QUOTED PASSAGE:
Fresh-frozen plasma transfusion is a vital component of modern medical practice, employed in various clinical scenarios to manage coagulation disorders and support patients in need. While fresh-frozen plasma is undeniably beneficial, it is crucial to recognize that, like any medical intervention, it carries potential risks and adverse effects that healthcare providers must be well-prepared to manage. Among the spectrum of adverse effects, this discussion mainly focuses on 3 significant categories: allergic reactions, transfusion-associated circulatory overload, and transfusion-related acute lung injury. While varying in their presentation and mechanisms, these complications underscore the importance of thorough understanding and vigilant monitoring in the administration of fresh-frozen plasma to ensure both its effectiveness and the safety of transfusion recipients.
Blood is a circulating specialized body fluid containing components such as plasma, red blood cells, platelets, and white blood cells. Whole blood is separated into components by centrifugation due to the components’ different densities and sedimentation rates. Centrifugation of whole blood leads to red cells settling at the bottom and white cells settling above the red cells. Platelets form a layer above the white cells. A refrigerated centrifuge is a device used to separate blood and its components. Whole blood is subjected to a heavy spin (5000G), which yields packed red blood cells, platelet-poor plasma, buffy coat, and fresh-frozen plasma. The light spin (1500G) of the centrifuge is utilized to yield platelet-rich plasma. The components are also separated using apheresis. Apheresis is a procedure used to collect blood components from a single donor in one session. Whole blood is collected from a voluntary donor and stored in bags with CPDA (citrate-phosphate-dextrose-adenine) solution.

EXERCISE GOAL:
In the passage on fresh-frozen plasma, how would you translate the sentence "Apheresis is a procedure used to collect blood components from a single donor in one session." into Spanish?

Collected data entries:
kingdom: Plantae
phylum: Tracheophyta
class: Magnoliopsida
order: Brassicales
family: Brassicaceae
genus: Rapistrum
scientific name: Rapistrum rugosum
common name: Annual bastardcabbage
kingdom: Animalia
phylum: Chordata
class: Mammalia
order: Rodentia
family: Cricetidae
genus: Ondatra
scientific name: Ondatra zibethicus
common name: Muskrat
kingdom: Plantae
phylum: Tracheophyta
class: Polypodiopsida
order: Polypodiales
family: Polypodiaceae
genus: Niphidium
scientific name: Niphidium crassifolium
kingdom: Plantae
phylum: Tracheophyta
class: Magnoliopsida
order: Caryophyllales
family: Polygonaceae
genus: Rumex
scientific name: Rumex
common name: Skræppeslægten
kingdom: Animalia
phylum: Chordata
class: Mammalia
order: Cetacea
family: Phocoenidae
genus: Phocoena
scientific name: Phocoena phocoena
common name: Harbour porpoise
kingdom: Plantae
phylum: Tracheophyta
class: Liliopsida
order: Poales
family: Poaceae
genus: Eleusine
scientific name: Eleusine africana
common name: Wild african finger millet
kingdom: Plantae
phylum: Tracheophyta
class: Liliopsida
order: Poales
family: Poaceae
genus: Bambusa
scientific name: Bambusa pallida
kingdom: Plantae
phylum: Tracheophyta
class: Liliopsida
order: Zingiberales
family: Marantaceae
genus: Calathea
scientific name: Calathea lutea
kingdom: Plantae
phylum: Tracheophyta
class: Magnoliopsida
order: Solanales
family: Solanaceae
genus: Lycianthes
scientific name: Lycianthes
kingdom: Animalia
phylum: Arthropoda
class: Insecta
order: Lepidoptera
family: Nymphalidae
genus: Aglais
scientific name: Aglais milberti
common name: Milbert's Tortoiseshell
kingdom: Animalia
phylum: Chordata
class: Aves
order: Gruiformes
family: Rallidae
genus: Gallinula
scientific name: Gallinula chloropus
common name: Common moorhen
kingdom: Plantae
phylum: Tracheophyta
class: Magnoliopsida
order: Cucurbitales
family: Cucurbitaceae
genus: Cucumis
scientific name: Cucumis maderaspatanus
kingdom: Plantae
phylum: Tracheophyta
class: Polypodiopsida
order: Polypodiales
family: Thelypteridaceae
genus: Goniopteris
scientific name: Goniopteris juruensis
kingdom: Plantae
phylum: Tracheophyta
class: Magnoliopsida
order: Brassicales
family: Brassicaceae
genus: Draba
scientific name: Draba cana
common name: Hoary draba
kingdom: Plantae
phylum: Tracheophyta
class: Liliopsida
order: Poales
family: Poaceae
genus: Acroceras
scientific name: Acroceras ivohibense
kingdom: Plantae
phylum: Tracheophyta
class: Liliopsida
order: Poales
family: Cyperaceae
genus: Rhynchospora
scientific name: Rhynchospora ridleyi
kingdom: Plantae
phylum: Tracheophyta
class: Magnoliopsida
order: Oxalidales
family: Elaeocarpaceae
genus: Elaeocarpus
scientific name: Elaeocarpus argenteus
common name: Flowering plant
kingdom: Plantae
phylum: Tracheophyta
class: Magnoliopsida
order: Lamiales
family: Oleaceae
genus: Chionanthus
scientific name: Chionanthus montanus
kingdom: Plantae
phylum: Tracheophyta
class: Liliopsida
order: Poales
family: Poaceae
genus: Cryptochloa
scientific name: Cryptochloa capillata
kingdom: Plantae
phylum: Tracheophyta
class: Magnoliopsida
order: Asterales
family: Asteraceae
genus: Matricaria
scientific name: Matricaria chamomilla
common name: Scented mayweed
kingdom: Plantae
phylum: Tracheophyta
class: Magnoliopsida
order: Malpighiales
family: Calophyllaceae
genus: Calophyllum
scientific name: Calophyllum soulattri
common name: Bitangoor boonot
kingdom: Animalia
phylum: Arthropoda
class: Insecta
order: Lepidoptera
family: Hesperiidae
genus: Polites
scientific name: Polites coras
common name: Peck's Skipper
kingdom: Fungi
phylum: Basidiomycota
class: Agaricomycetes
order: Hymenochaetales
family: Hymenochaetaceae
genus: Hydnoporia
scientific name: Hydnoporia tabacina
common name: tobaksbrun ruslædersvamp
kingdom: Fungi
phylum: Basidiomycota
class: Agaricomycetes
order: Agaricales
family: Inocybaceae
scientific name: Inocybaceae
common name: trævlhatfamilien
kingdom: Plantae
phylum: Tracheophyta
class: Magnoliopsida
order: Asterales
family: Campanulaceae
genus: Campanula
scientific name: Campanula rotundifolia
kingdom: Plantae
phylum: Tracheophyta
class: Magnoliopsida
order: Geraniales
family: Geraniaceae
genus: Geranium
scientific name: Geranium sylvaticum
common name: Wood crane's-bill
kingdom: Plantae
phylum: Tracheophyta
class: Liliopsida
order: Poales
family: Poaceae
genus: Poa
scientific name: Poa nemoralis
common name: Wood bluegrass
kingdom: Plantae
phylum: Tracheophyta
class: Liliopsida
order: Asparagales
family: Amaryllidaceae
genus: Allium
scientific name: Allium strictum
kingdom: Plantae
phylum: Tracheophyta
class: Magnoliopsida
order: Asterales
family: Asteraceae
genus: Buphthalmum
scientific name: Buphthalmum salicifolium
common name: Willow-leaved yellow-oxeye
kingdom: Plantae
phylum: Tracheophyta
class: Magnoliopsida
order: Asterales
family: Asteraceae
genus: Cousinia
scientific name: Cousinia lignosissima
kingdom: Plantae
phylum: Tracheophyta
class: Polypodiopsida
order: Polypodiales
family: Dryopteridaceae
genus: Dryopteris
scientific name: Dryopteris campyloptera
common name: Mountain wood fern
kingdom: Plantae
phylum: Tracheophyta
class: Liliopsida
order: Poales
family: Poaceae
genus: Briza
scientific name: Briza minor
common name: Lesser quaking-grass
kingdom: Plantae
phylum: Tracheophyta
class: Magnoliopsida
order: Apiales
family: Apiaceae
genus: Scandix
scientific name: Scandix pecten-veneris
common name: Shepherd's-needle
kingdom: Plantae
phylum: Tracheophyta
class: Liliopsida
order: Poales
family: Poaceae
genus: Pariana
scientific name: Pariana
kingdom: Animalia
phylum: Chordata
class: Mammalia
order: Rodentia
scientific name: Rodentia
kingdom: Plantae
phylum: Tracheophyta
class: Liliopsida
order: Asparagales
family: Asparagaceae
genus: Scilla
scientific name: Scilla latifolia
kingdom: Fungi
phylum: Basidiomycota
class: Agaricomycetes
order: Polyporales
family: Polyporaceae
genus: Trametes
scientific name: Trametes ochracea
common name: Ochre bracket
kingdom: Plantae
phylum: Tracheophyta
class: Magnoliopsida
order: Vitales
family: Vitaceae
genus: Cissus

TASK OUTPUT:
La aféresis es un procedimiento que se utiliza para obtener componentes sanguíneos de un único donante en una sola sesión.